Inclusive Decision Making Improves Retention and Fosters Accountability
Two things occurred when I began to share data with the TMAC. First, we began looking at the hard data (quantitative) in tandem with the team’s feedback and emotions (qualitative) in response to the data. The combined view of quantitative and qualitative datasets suddenly created a different tone and rejuvenated the conversation. Simply stated, we created an environment of transparency that allowed us to understand one another and create a more synergistic team. Second, our field providers began to understand the business component of operations, while leadership better understood and acknowledged the operational and emotional impacts decisions were having on field providers.

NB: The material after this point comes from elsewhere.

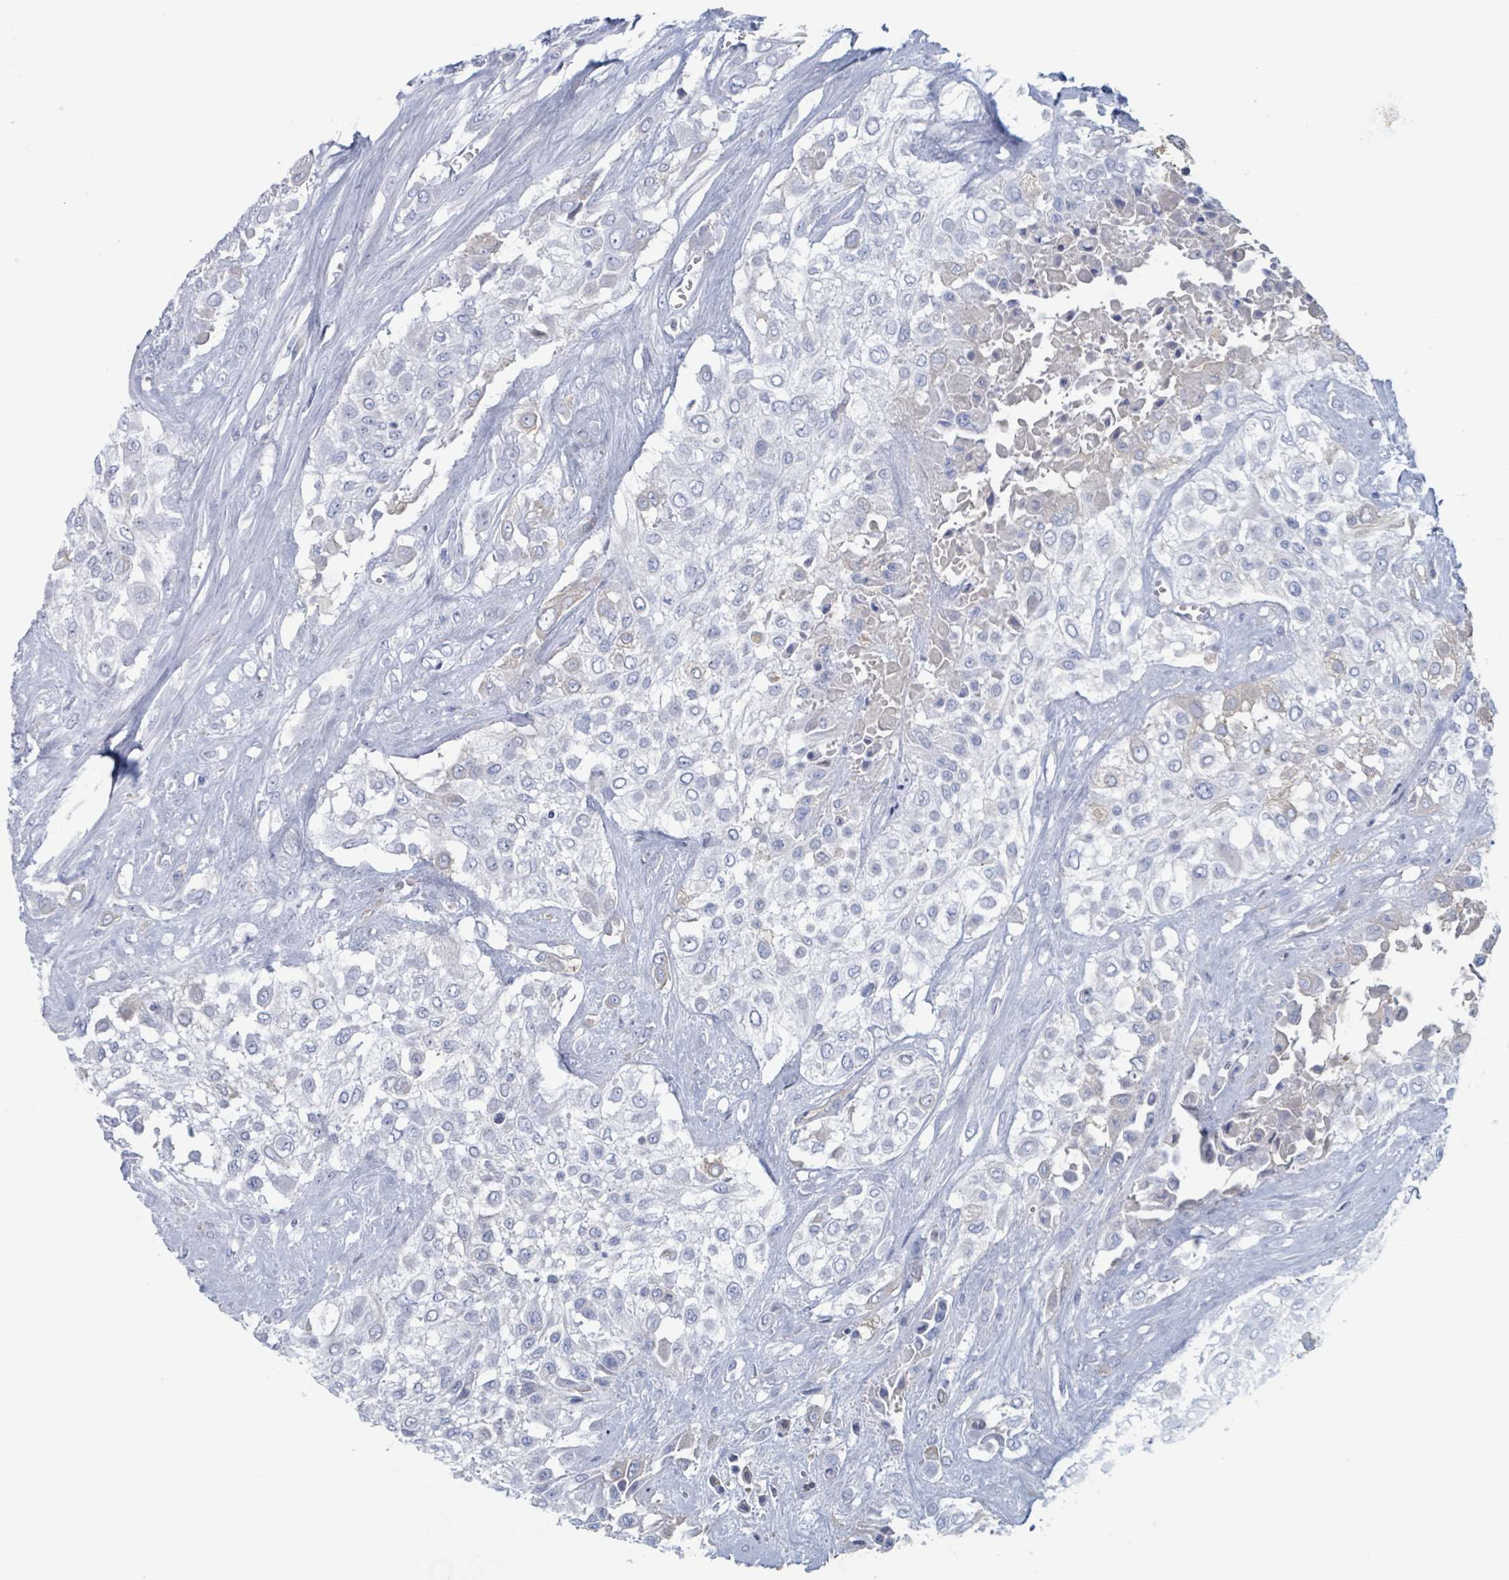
{"staining": {"intensity": "negative", "quantity": "none", "location": "none"}, "tissue": "urothelial cancer", "cell_type": "Tumor cells", "image_type": "cancer", "snomed": [{"axis": "morphology", "description": "Urothelial carcinoma, High grade"}, {"axis": "topography", "description": "Urinary bladder"}], "caption": "Tumor cells show no significant protein positivity in urothelial cancer.", "gene": "KLK4", "patient": {"sex": "male", "age": 57}}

Collectively, we have started to build new protocols and policies that allow our organization to meet operational objectives while maintaining focus on our clinicians and customers. Provider feedback has much greater impact on our organization’s culture and decision making than it did before the TMAC, and this has had a positive effect on retention. The TMAC has a significant degree of autonomy, and as a result, the committee not only produces and submits proposals, but also holds its members accountable for their actions. We all have a firm understanding that the data justifies operational and policy reforms, and that with these changes come higher expectations for individual ownership and accountability.
Simon Sinek, internationally known speaker and author, says, “There are only two ways to influence human behavior: you can manipulate it, or you can inspire it.” When we open the data doors to our teams, we build trust in leadership. Sharing data only when it is “good” is not sufficient or transparent. Our teams need to know the areas in which we need to improve, and they want to rejoice as a team when we hit our targets and objectives.
Today’s EMS workforce is multi-generational, and our organization reflects that. Our diverse team is bound by a common desire to have profound impact through their work. Team member empowerment characterizes the way we must lead in 2021 if we want to retain good people and be effective as organizations. Leadership is relational. Strong relationships require trust, transparency, and open dialogue. When we develop relationships throughout the organization and empower team members to effectively utilize quantitative and qualitative data to drive decisions and reform processes, we cultivate sustainable, healthy organizations.